Thursday, July 26, 2012

If being a Preacher was like being a Major League Baseball Pitcher!



I love preaching and I love baseball.  So sometimes my mind gets really warped and I can’t help but get lost in imagining a fantasy of what my life would be like if being a preacher was like being a Major League Baseball pitcher.

If this were the case, I would have a preaching coach who would continually work with me on honing my communication skills!

If this were the case, I would only preach every 5th Sunday!

If this were the case, half of my sermons would be given away from the home field of E-Free Church!

If this were the case, I would not start preaching until one of the Board Members yelled, “Play Church!”


If this were the case, the Elders would hold me to a strict “word count” for each sermon much like pitchers are held to a strict “pitch count!”

If this were the case I could “call out” people who were leaving the service early much like a pitcher can pick off a runner off of first base!

If this were the case, the head usher would stand in the back of the auditorium and give me signals as to what kind of sermon to preach or illustration to use!

If this were the case, ushers would walk up and down the aisles selling peanuts and hot dogs while I was preaching!


If this were the case, about ¾ of the way through my message the congregation would stand sing, “Take Me Out To The Ballgame,” following which I would then finish my sermon!

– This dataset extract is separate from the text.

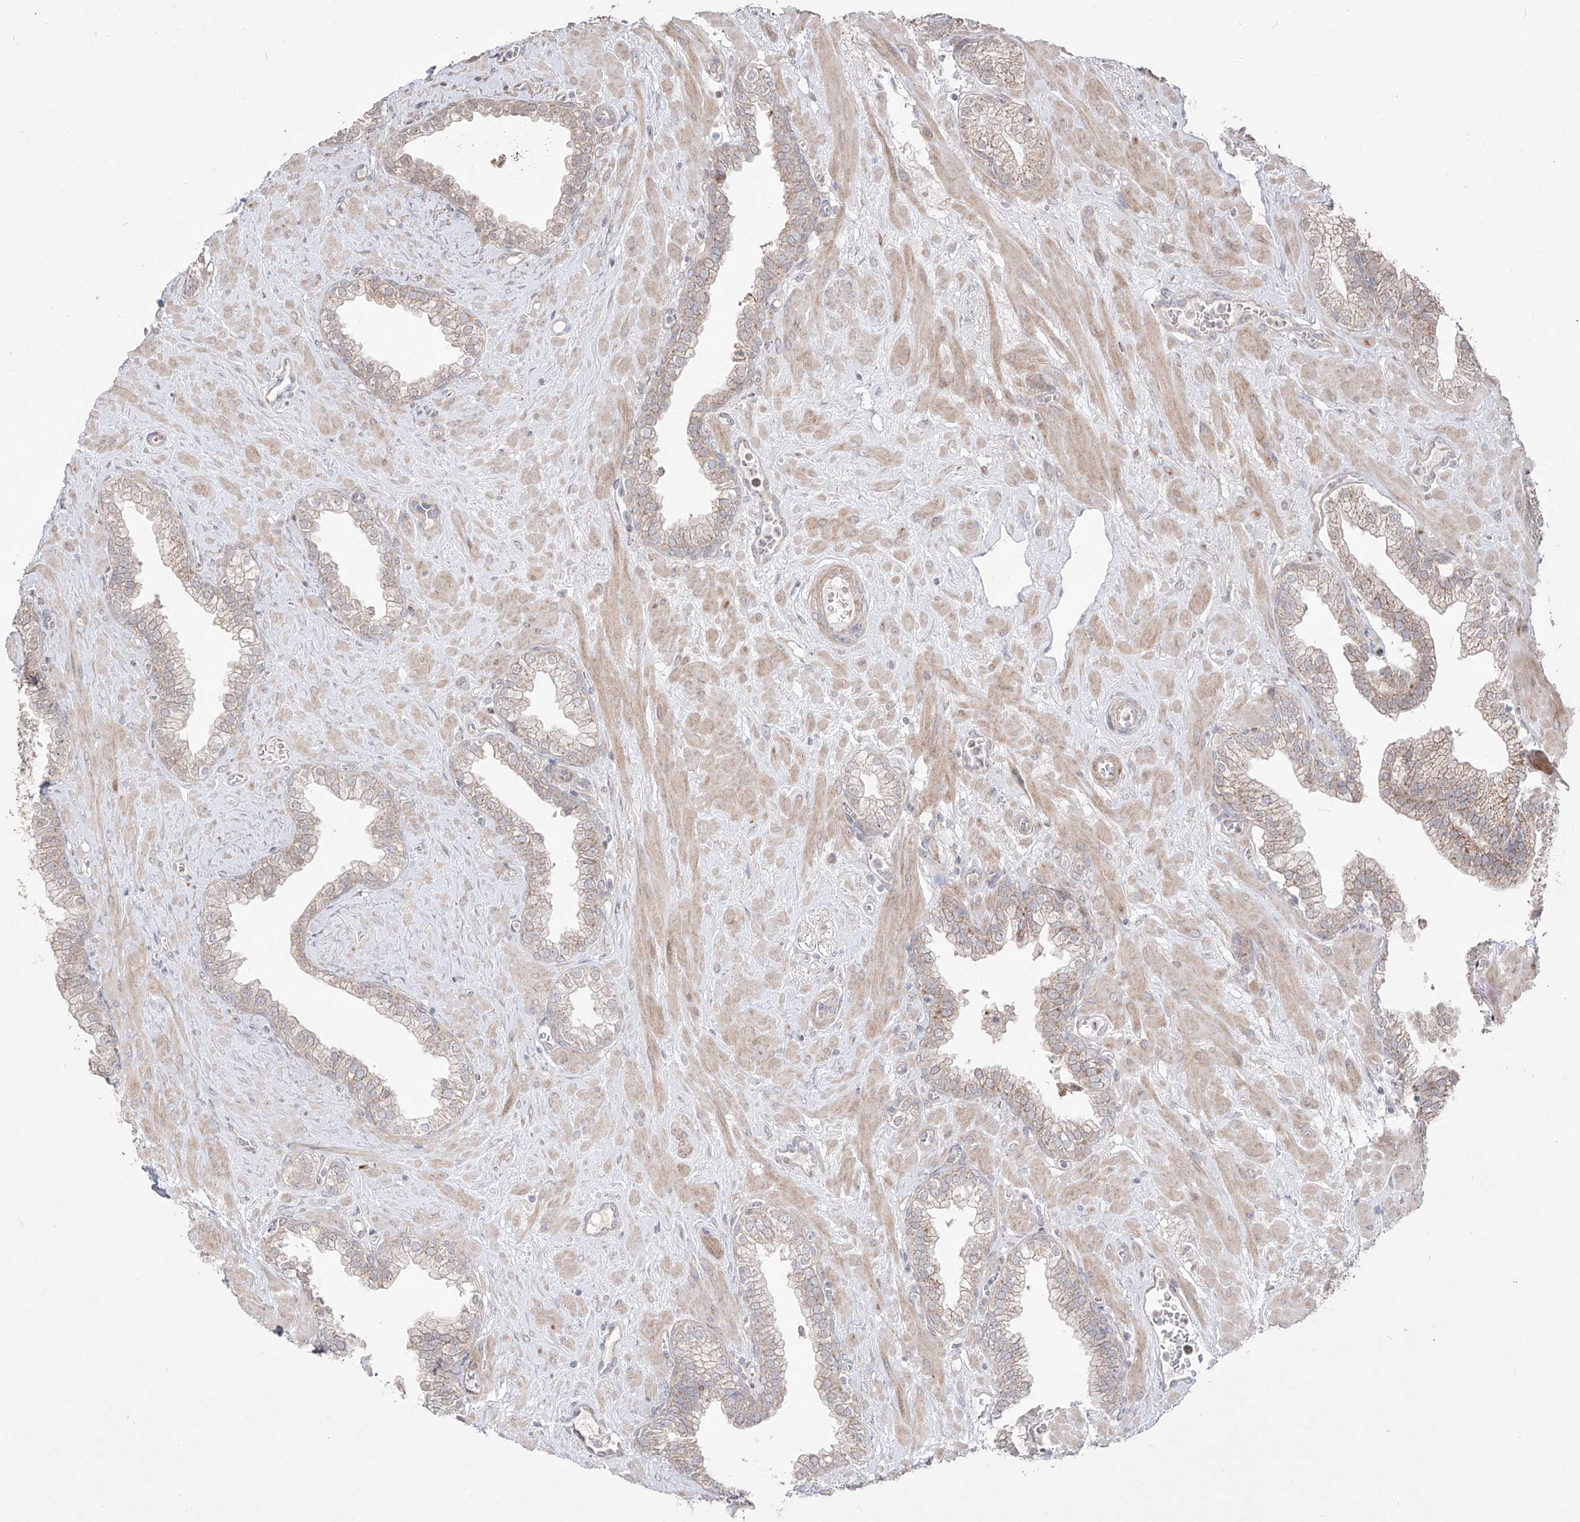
{"staining": {"intensity": "weak", "quantity": "25%-75%", "location": "cytoplasmic/membranous"}, "tissue": "prostate", "cell_type": "Glandular cells", "image_type": "normal", "snomed": [{"axis": "morphology", "description": "Normal tissue, NOS"}, {"axis": "morphology", "description": "Urothelial carcinoma, Low grade"}, {"axis": "topography", "description": "Urinary bladder"}, {"axis": "topography", "description": "Prostate"}], "caption": "Prostate stained with DAB immunohistochemistry (IHC) shows low levels of weak cytoplasmic/membranous expression in approximately 25%-75% of glandular cells.", "gene": "YKT6", "patient": {"sex": "male", "age": 60}}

If this were the case, the church would publish a box score of sorts after the service showing my preaching stats.  Instead of an E.R.A. (Earned Run Average showing the average number of runs a pitcher gives up every 9 innings) it would show my F.J.T. (Funny Jokes Told showing the percentage of jokes I tell in a sermon that are actually funny!)!

If this were the case, the Elder Chairman could walk up to the pulpit (or lack thereof) if he felt I was struggling in my sermon and bring in one of the other pastoral staff as a relief preacher to finish the sermon!

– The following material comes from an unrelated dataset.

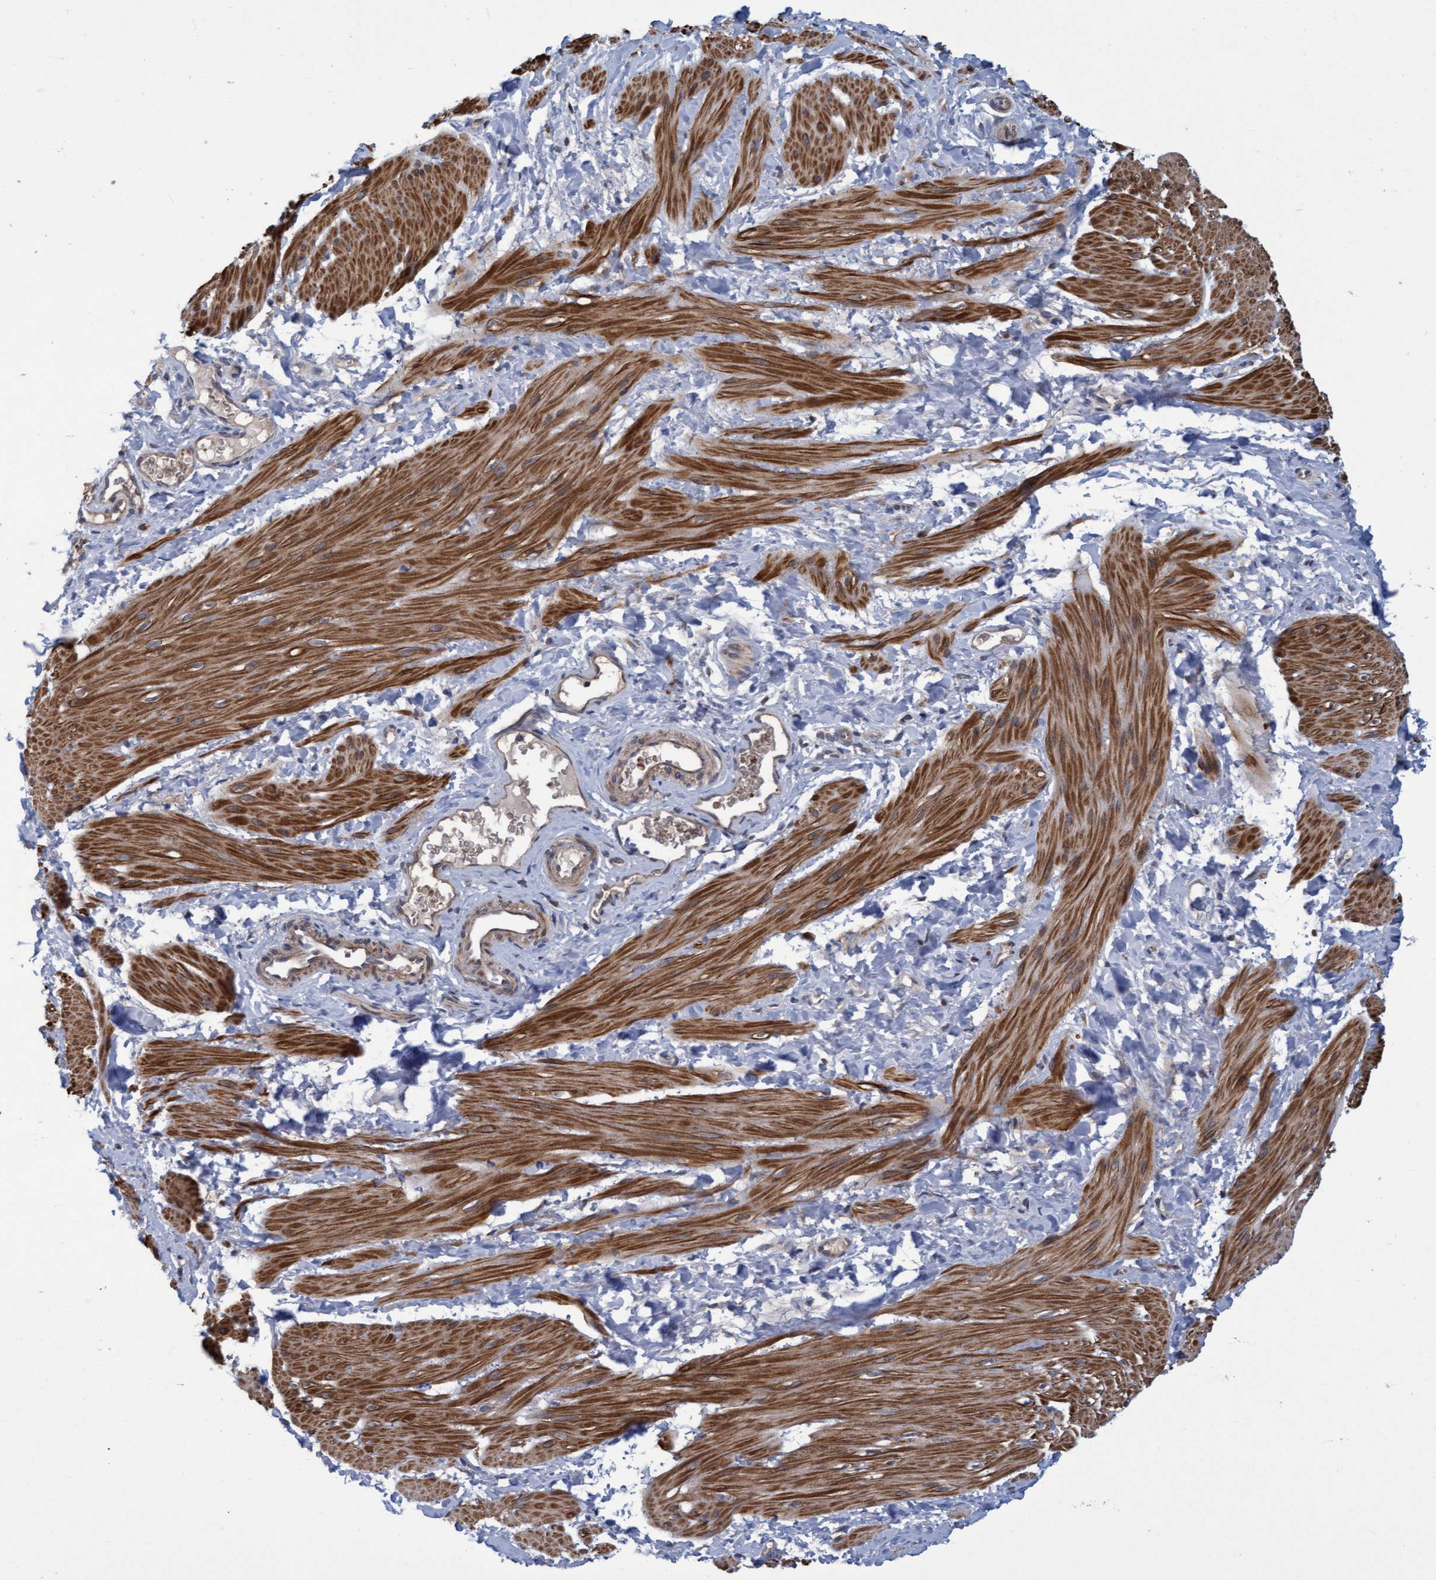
{"staining": {"intensity": "moderate", "quantity": ">75%", "location": "cytoplasmic/membranous"}, "tissue": "smooth muscle", "cell_type": "Smooth muscle cells", "image_type": "normal", "snomed": [{"axis": "morphology", "description": "Normal tissue, NOS"}, {"axis": "topography", "description": "Smooth muscle"}], "caption": "Brown immunohistochemical staining in normal human smooth muscle displays moderate cytoplasmic/membranous expression in about >75% of smooth muscle cells.", "gene": "NAA15", "patient": {"sex": "male", "age": 16}}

If this were the case my staff would pour Gatorade over my head after a really good preaching performance!

If this were the case, I could become a free agent at the end of my contract (Hey, maybe there is something to this fantasy)!

2 comments:

Glen said...

I thinks you preached a foul ball on this one!

Kent Fulmer said...

Hmm the word count and hot dogs and peanuts sound like real promising ideas. You have to remember you would rarely preach a complete message and when you did it would be a notable event.